Gus's snarling face cropped up in my mind's eye, furious that I had dared to mother him, baby him, have him. He didn't want me. There was no promised child to care for or make a family with there. Just someone who thought me irritating and probably stayed with me out of obligation and guilt.

Allowing myself to admit that cut a cold line through me, along with a stark, chilling loneliness. A loneliness that put the kind I felt back at my earth to shame, because at least back there I had had my mother, aunts, uncles, and a splattering of empathetic friends. If nothing else I had people of the same culture and language, who had seen the same movies and laughed at the same memes. Who knew what wi-fi and catilac converter was.
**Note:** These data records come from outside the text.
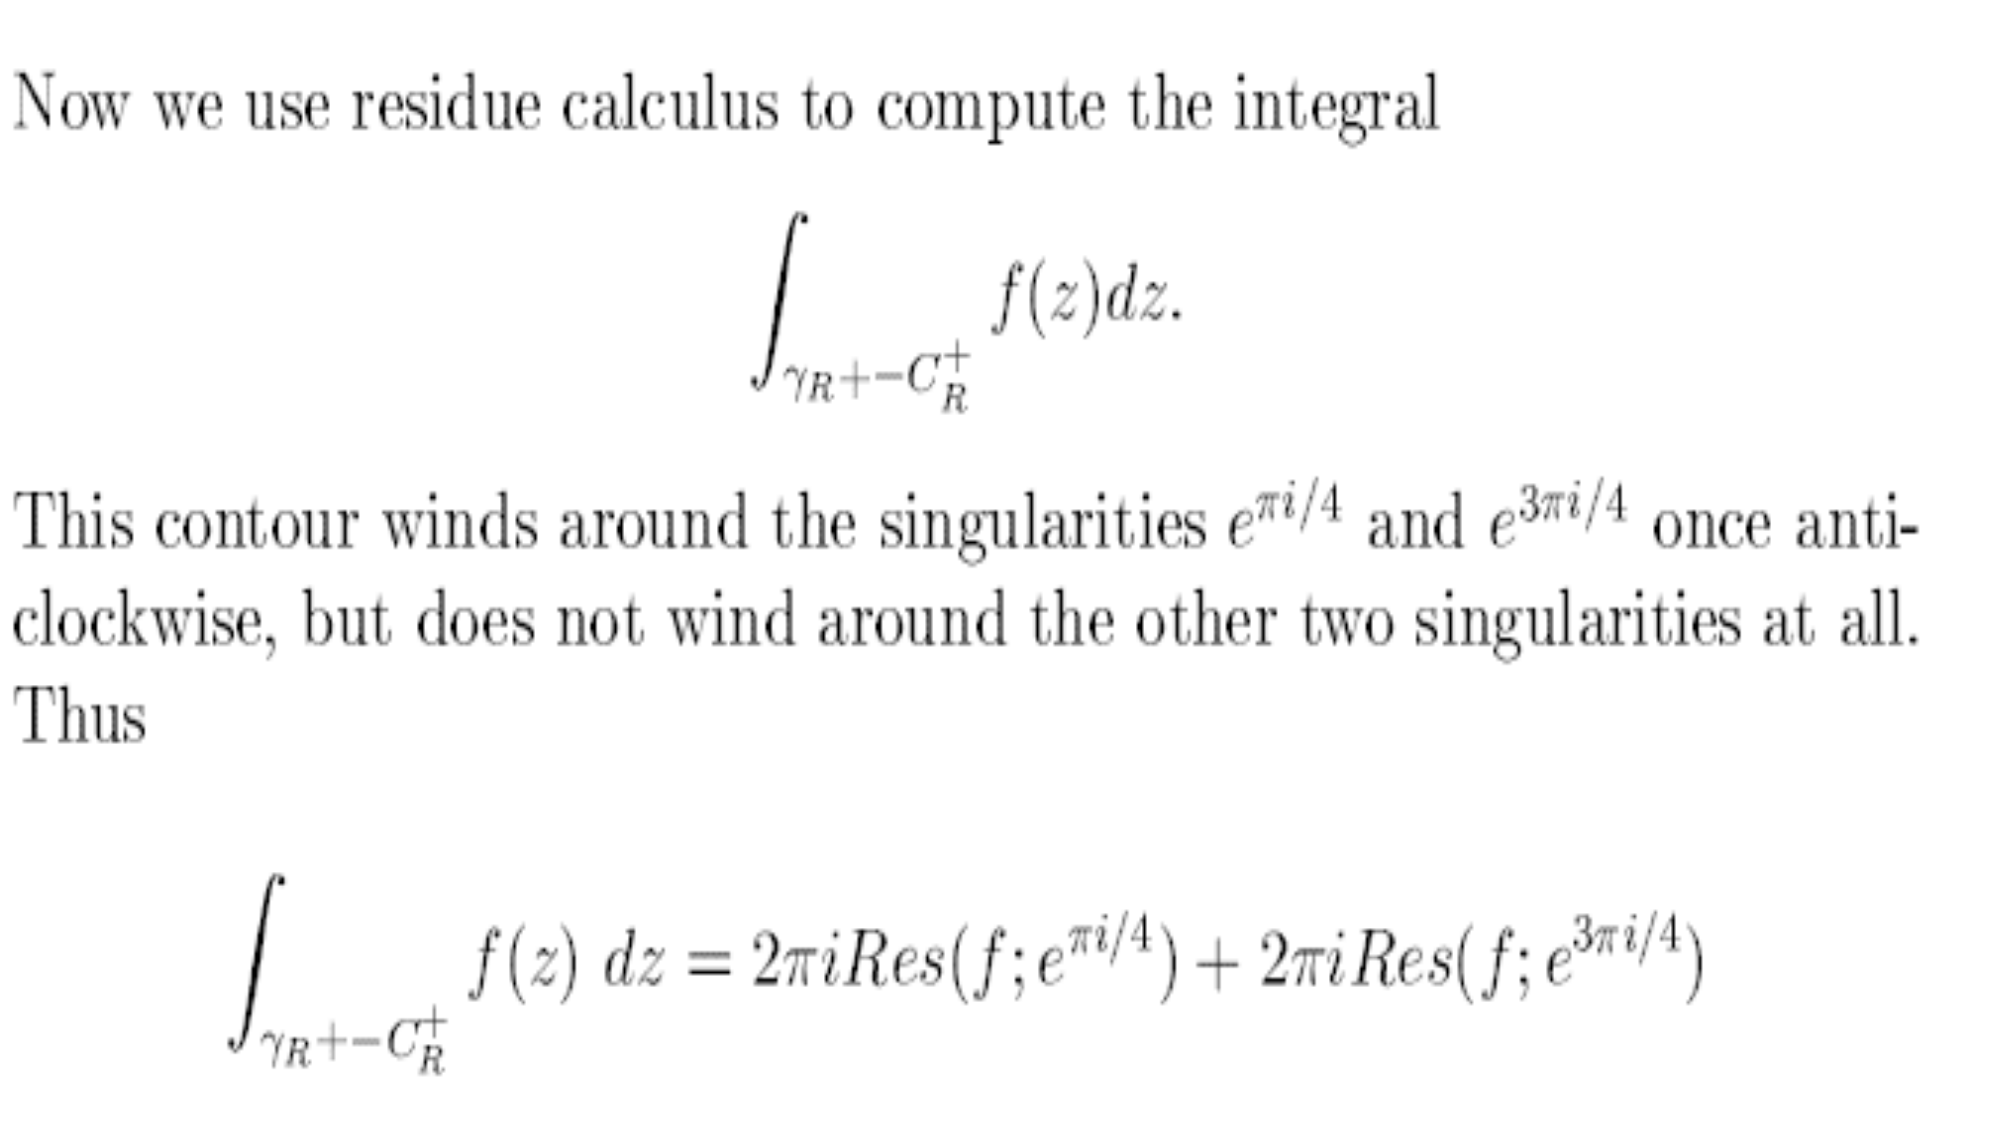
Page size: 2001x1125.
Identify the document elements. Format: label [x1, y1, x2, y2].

list [0, 26, 1967, 1125]
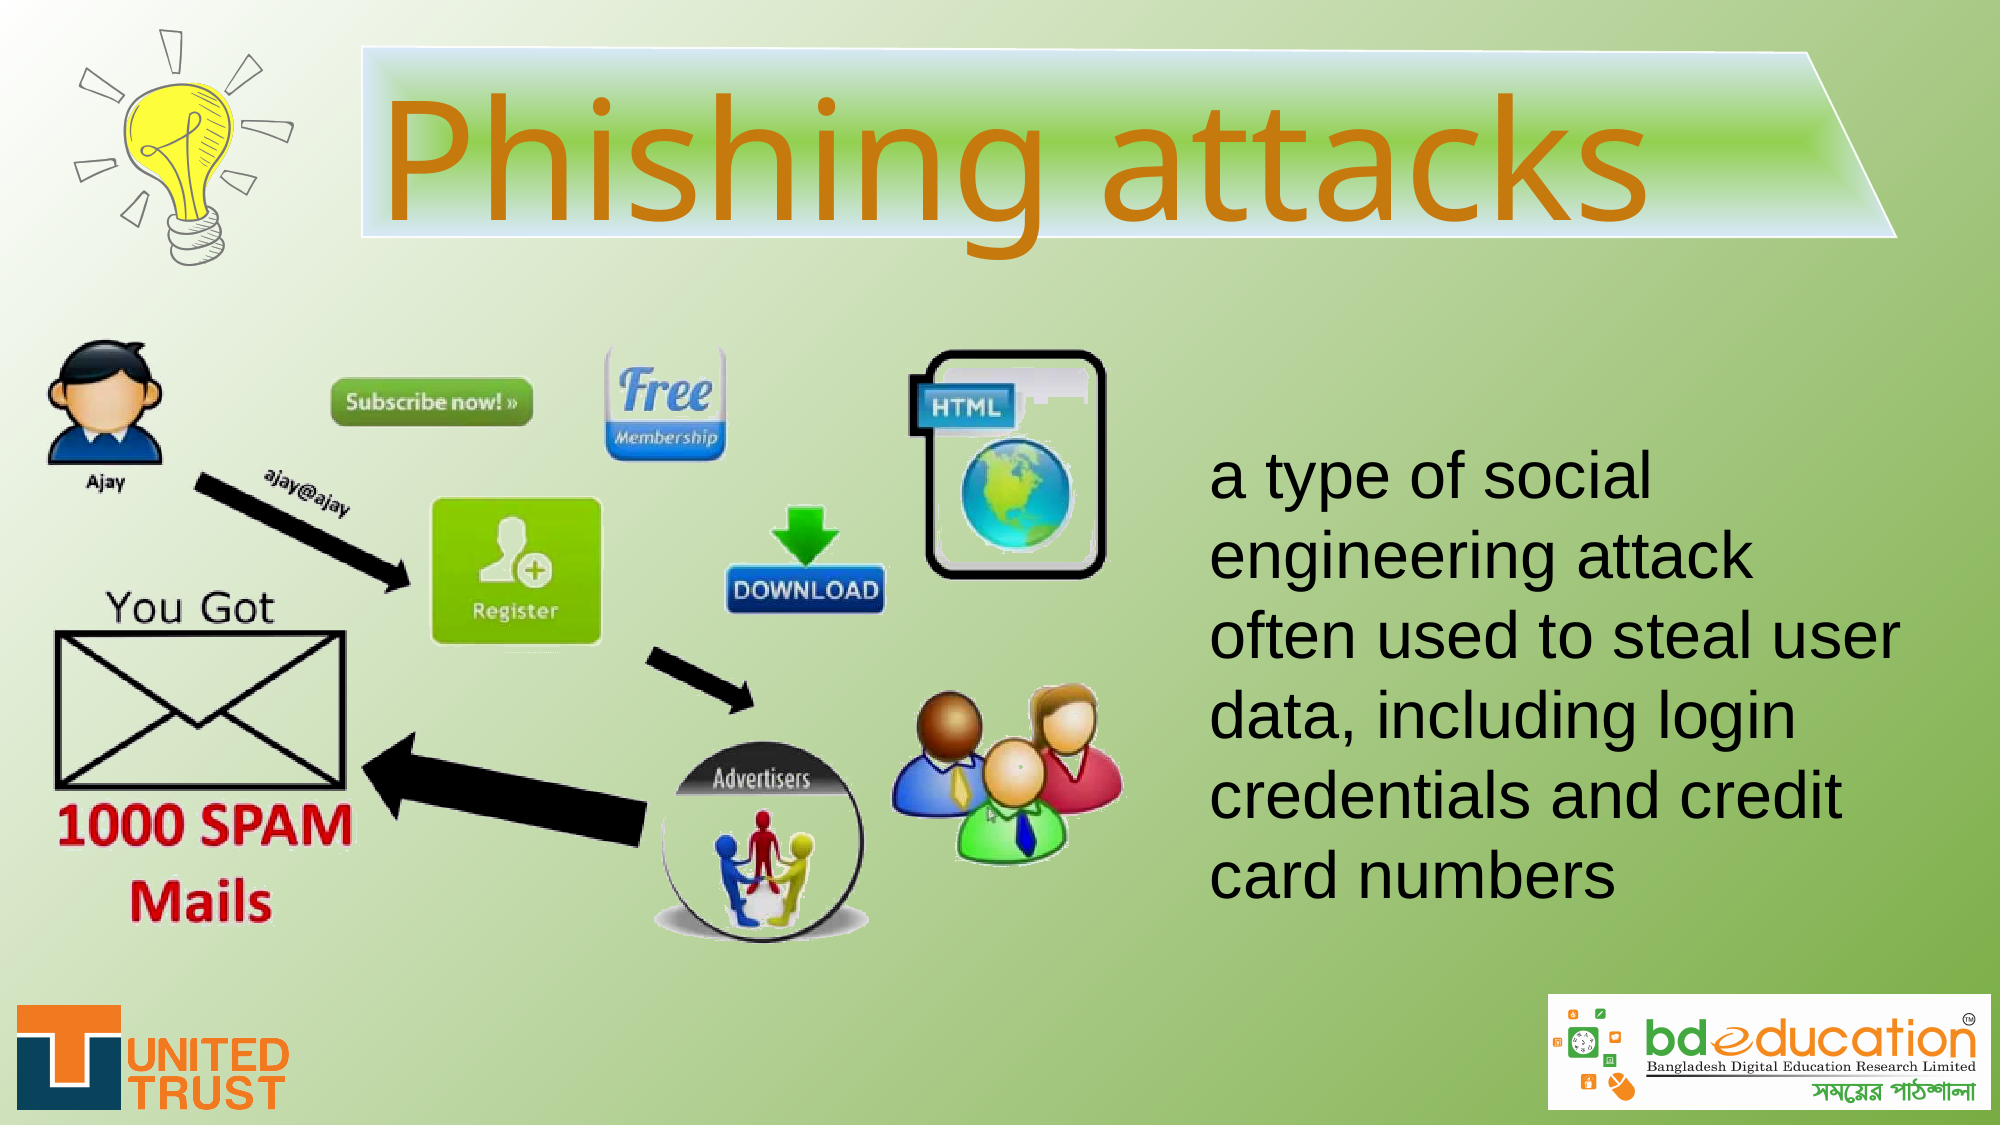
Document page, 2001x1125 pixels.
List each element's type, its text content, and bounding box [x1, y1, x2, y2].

text_box a type of social engineering attack often used to steal user data, including login credentials and credit card numbers [1195, 424, 1922, 920]
text_box Phishing attacks [362, 46, 1922, 262]
picture [1548, 994, 1991, 1110]
picture [17, 0, 1162, 969]
picture [17, 1005, 289, 1110]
Who groaned if you mentioned the DMV.

Here...no one was like me. Yes, they had a heart and feelings like mine, but the likeness ended there. I had to strain to reach across a great ravine of differences to even be able to relate to them, and even then they all had their own lives to be caught up in that I could hardly imagine, because their world was just so different. We might as well be different species.

And my baby I'd so anticipated...might as well hate me.

I didn't feel like buying a dress anymore, but I did anyways because I didn't want to bother Milly anymore for her dresses. The women in the shop perked at seeing me, probably seeing a wonderful doll to dress, only to wilt when I asked for something simple. They asked for details, colors and the such, but at my continuing apathetic replies they exchanged concerned glances. I barely paid attention to the swaths of fabric they put against my face or the tugs of their fingers as they eventually pulled me out of my Belle dress.

Despite my lack of feedback, the dress they picked out for me turned out to be very pretty. It was a rosy pink, the kind that reminded one of blushing maidens and bows, with a leather waist coat that supported the breasts in the loose fitting, white top. The open collar revealed a peek of my pale collarbones.

"Do you like it?" asked a cautious little lady clerk.

When I gave a weak smile and a, "Yeah. I actually like it a lot."

"Good. And it suits you perfectly." She hesitated, but seemed to change her mind. "Will that be all?"

After ordering two sets of undergarments in my size and a bustier on their recommendation, I left the shop wearing my new dress. They'd even tied back my hair with a matching pink complimentary ribbon. Because of that, I didn't bother with the shawl. It wasn't like it mattered how much attention I got anyways.

My mood only grew more and more isolated as I made my way back to the Red Swallow Inn. It began to sink in that, hey, I had actually died. To my mother, I was dead. I had avoided suicide in part because I knew she'd probably follow right after me, or something akin to it. She'd always told me that she could never live through the death of one of her babies. But things had been happening so fast, I'd never taken the time to sit and realize the monstrous mess I'd left behind...and the people I wouldn't be able to see for a very, very long time in the forseeable future.